Il a été rapporté que Merah avait appelé la DCRI, depuis le Pakistan, en disant "je vous contacterai dès que je suis de retour": selon les journaux, vous avez au moins une conversation entre la DCRI et Merah avant son départ, une deuxième au cours de son séjour au Pakistan et une troisième en novembre- celle au cours de laquelle, selon Le Monde, il a montré, dans une antenne toulousaine de la DCRI, les photos prises lors de ses « vacances ».

Il y avait enfin une dernière conversation pendant le siège du RAID en raison du "rapport de confiance", tel que décrit par Squarcini. Tout cela a été rapporté par la presse mais la DCRI continue de nier l'évidence.

L'agent traitant au profil adéquat était une jeune femme musulmane originaire du Maghreb.

Vous laissez entendre que Merah était un agent double qui a mal tourné. Comment expliquez-vous qu'il aurait pu ainsi duper les services secrets?

Ce n'est pas techniquement difficile. Et de toute façon, ce n'est pas la première fois. Sept agents de la CIA à Khost, en Afghanistan, ont été tués en 2009 par un informateur jordanien transformé en kamikaze. Ils lui ont donné un gâteau au chocolat pour son anniversaire quelques secondes avant l'explosion.

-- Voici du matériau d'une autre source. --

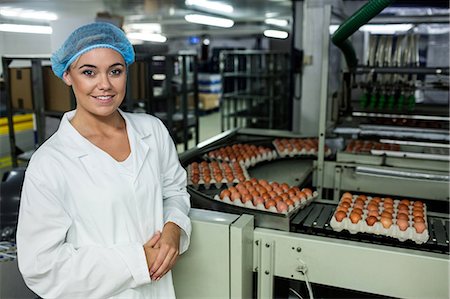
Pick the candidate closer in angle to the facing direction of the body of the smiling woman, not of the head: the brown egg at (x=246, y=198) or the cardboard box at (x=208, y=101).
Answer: the brown egg

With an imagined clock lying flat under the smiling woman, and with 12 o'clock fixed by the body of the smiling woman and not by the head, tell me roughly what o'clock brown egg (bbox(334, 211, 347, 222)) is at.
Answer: The brown egg is roughly at 10 o'clock from the smiling woman.

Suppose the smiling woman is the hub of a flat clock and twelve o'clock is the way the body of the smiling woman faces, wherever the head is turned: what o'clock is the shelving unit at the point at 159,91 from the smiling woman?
The shelving unit is roughly at 8 o'clock from the smiling woman.

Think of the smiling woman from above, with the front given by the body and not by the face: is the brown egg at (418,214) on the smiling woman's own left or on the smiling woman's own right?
on the smiling woman's own left

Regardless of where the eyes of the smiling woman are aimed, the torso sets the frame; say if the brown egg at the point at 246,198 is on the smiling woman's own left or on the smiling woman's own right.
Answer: on the smiling woman's own left

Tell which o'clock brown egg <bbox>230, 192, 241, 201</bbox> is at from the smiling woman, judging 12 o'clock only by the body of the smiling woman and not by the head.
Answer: The brown egg is roughly at 9 o'clock from the smiling woman.

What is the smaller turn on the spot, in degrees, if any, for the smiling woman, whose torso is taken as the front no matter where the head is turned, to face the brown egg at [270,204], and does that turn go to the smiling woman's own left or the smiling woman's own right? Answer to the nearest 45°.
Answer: approximately 90° to the smiling woman's own left

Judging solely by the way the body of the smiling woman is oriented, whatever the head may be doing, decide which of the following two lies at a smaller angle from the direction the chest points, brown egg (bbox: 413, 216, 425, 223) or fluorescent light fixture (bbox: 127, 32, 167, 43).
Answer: the brown egg

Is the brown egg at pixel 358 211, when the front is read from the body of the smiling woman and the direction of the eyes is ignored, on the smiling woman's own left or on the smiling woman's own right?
on the smiling woman's own left

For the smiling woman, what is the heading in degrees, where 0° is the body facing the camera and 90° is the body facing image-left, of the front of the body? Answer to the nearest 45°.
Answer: approximately 315°
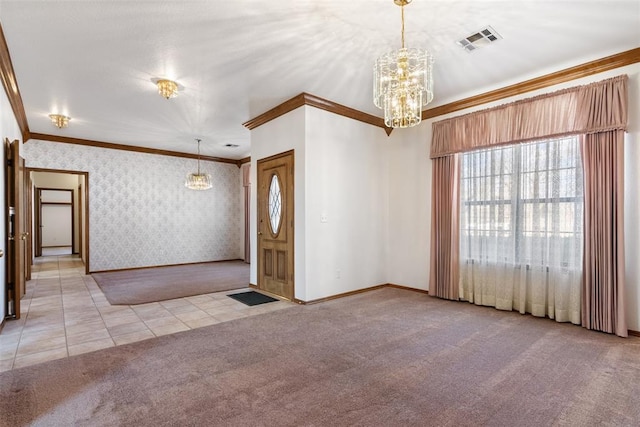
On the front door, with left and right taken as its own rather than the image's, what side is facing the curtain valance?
left

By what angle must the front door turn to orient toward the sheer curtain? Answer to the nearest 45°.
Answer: approximately 90° to its left

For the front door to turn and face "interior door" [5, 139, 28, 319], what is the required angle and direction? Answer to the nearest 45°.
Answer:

Les services secrets français ont sans doute jugé que Merah n'était pas le " tueur par défaut". Un jeune homme vivant à moins de deux kilomètres de l'école hébraïque, qui a passé du temps dans la région afghano-pakistanaise, à deux reprises dans les deux dernières années, avec une réputation d'extrémiste comme son frère, on pourrait penser à le trouver sur la première page de la liste des suspects.

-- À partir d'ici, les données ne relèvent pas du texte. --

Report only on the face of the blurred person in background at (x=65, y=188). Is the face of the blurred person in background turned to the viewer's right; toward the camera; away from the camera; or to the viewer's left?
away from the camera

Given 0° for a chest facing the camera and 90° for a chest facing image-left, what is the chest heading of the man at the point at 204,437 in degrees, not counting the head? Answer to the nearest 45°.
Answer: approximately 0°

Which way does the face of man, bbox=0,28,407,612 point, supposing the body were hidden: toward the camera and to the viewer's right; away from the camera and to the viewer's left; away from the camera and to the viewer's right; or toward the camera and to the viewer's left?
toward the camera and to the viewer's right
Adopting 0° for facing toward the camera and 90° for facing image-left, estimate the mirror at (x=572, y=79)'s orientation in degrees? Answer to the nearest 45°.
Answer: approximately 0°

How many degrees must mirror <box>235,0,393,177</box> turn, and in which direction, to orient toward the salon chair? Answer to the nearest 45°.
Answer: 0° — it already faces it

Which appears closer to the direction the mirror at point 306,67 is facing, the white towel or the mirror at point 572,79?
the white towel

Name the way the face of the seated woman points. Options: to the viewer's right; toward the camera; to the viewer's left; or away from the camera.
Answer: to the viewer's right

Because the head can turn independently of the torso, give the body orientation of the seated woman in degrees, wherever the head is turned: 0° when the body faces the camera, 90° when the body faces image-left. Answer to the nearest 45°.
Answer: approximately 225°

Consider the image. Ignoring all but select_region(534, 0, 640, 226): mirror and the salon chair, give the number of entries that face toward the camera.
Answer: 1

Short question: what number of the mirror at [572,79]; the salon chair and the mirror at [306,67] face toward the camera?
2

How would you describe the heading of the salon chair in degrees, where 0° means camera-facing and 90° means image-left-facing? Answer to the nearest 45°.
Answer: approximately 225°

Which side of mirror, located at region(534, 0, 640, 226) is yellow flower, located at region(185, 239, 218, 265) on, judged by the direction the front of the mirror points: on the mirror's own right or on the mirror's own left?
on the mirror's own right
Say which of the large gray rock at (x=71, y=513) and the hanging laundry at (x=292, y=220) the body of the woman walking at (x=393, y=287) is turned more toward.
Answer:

Vous avez dit dans une interview accordée à Press TV que "les journaux français relatent sans faire de connexion. Ils ont 80% de ce dont ils ont besoin mais ils refusent d'écrire sur Merah dans la bonne direction". Quelle serait alors la cause d'un tel "refus"? Et quelle devrait être, selon vous, la "bonne direction" pour toute investigation journalistique sur l'affaire Merah?

Cause du refus: c'est la période électorale. Ils ont accepté la version gouvernementale du "loup solitaire, auto-radicalisé sur Internet" après avoir pourtant écrit qu'il s'était rendu en Irak, en Syrie, en Afghanistan et au Pakistan afin de trouver l'endoctrinement nécessaire et la formation adéquate.

La bonne direction consisterait à chercher et à interroger l'agent traitant. Ou à obtenir la liste des appels téléphoniques de Mohamed Merah.

Depuis un mois, les grands médias hexagonaux n'ont pas vérifié en profondeur vos allégations. Avez-vous été contacté par certains d’entre eux afin d’explorer votre piste?

Oui, j'ai reçu des appels mais ils sont réticents.